Há muitos eventos locais que jamais são registrados e transmitidos, e há algumas razões importantes pelas quais isto ocorre. Contudo, quando o evento viaja e é capaz de invocar e sustentar o ultraje e a pressão globais (o que inclui o poder de paralisar mercados ou romper relações diplomáticas), então o “local” terá que ser estabelecido repetidamente em um circuito que, a todo instante, excede a localidade.

Por outro, hoje temos as redes sociais e a possibilidade de uma produção mais horizontal de conteúdos (por mais que devamos levar em consideração que apenas metade da população mundial tem acesso à internet, segundo estudo de uma agência da ONU). Butler pondera que é relevante que tais corpos expostos na rua carreguem telefones celulares e repassem mensagens e imagens, pois, “quando eles são atacados, o ataque envolve de algum modo a câmera”, e questiona:

Seria a ação do corpo separável de suas tecnologias? A tecnologia não estaria ajudando a estabelecer novos modos de ação política?
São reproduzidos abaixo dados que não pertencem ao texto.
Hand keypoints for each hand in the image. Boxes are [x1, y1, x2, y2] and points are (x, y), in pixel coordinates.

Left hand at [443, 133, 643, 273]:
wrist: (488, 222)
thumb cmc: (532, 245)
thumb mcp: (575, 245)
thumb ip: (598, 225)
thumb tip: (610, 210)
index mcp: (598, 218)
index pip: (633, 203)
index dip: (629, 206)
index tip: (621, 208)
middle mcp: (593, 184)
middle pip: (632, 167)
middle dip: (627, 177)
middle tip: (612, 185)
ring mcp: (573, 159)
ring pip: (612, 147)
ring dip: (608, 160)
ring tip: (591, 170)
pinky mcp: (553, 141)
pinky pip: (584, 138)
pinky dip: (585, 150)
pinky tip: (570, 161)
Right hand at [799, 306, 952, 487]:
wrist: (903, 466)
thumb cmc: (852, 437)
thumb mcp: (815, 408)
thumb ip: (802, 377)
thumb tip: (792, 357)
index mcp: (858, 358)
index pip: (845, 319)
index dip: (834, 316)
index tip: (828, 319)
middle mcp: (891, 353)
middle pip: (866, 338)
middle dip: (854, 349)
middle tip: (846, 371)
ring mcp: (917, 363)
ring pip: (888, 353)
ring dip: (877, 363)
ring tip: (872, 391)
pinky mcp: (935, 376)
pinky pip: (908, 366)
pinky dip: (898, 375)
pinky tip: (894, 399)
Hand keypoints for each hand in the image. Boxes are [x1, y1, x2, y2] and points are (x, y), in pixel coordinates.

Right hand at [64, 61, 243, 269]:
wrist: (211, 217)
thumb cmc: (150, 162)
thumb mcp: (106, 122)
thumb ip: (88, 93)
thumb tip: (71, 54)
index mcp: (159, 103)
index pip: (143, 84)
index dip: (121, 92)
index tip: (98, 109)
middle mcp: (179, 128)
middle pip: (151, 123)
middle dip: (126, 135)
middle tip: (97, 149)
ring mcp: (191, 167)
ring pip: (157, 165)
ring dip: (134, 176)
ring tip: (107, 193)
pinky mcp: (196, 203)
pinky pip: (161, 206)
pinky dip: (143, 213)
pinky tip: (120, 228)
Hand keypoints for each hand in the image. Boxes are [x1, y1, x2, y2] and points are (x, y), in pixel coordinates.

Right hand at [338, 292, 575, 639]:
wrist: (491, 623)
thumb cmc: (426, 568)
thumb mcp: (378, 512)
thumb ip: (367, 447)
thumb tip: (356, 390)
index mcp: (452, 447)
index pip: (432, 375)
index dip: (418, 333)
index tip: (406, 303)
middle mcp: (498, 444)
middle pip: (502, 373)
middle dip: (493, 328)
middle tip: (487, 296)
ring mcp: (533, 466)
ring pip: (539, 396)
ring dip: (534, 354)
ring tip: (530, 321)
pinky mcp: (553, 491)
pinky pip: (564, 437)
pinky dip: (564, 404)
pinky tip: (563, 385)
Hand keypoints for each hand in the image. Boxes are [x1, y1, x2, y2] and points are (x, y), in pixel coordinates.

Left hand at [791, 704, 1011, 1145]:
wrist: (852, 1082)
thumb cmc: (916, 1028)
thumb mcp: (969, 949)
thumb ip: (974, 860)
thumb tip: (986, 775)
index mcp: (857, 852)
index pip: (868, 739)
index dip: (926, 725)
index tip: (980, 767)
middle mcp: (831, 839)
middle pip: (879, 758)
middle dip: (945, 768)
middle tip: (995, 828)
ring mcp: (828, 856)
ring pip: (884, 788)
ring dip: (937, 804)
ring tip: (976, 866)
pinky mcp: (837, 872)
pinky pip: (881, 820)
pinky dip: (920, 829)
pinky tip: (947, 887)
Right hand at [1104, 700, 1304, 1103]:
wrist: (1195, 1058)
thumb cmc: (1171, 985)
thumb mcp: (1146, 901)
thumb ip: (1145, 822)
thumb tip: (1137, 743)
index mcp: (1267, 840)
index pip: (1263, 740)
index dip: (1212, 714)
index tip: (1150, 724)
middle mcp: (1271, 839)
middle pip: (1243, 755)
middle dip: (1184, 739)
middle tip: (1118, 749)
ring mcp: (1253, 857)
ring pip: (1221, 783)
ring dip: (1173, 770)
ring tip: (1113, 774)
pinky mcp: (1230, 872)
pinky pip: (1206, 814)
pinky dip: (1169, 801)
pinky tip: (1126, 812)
E, quando a censura ou a violência são direcionadas contra aqueles corpos, elas também não estão sendo direcionadas contra seu acesso à mídia, de modo a estabelecer um controle hegemônico sobre que imagens viajam e que imagens não viajam?

Um dos caminhos, mas que não é suficiente, é que também podemos olhar para a “mídia marginal”, que produz conteúdos contra-hegemônicos buscando outras narrativas, outros significados e outras formas de construir a diferença. De todos modos, para a autora, aquilo que os corpos fazem na rua, quando estão manifestando, é fundamentalmente conectado àquilo que dispositivos e tecnologias de comunicação estão fazendo quando “reportam” o que ocorre na rua. Estas são ações diferentes uma da outra, mas ambas requerem o corpo.

Refletir sobre espaço público hoje, direito à aparecer e performatividade do corpo inclui entender que, segundo a autora, esta conjunção entre a rua e a mídia constitui uma versão bastante contemporânea da esfera pública, em que os corpos que estão expostos têm que ser pensados como situados simultaneamente aqui e ali, agora e depois, simultaneamente transportados decorrendo destas duas modalidades de espaço e tempo, que podem trazer consequências políticas distintas para esses “lugares” espacial e temporalmente diferentes que estão sendo ocupados.

Para finalizar, Butler acredita que os corpos expostos na praça – e todas as suas necessidades ali representadas – se tornam um assunto crucial da política. Neste sentido, os corpos que se organizam e dormem na rua “se constituem uns aos outros enquanto imagens a serem projetadas para todos os que assistiam, peticionando nossa atenção e reação de modo a arregimentar uma cobertura de mídia que não consentisse que o evento em curso fosse abafado ou escapulisse”.

Utilizando o exemplo da Primavera Árabe, a autora considera que foi somente quando aquelas necessidades que deveriam supostamente permanecer privadas foram expostas dia e noite na praça, e transformadas em imagens e discursos pela mídia (novas e tradicionais), que se tornou possível estender o espaço e o tempo do evento ao ponto de trazer mudanças práticas. “Afinal, as câmeras nunca pararam; os corpos estavam lá e aqui; eles nunca pararam de falar (nem mesmo ao dormir), e deste modo não puderam ser silenciados, isolados ou negados: a revolução, de vez em quando, ocorre porque todos se negam a ir para a casa, aderindo ao asfalto como o lugar de sua convergente e temporária coabitação”.

BUTLER, Judith. “Bodies in Alliance and the Politics os Street” in Notes Toward a Performative Theory of Assembly. Cambridge-Massachusetts: London-England: Harvard University Press, 2015 [tradução para uso didático por Leandro de Oliveira. Belo Horizonte .FAFICH/ UFMG, 2016, mimeo].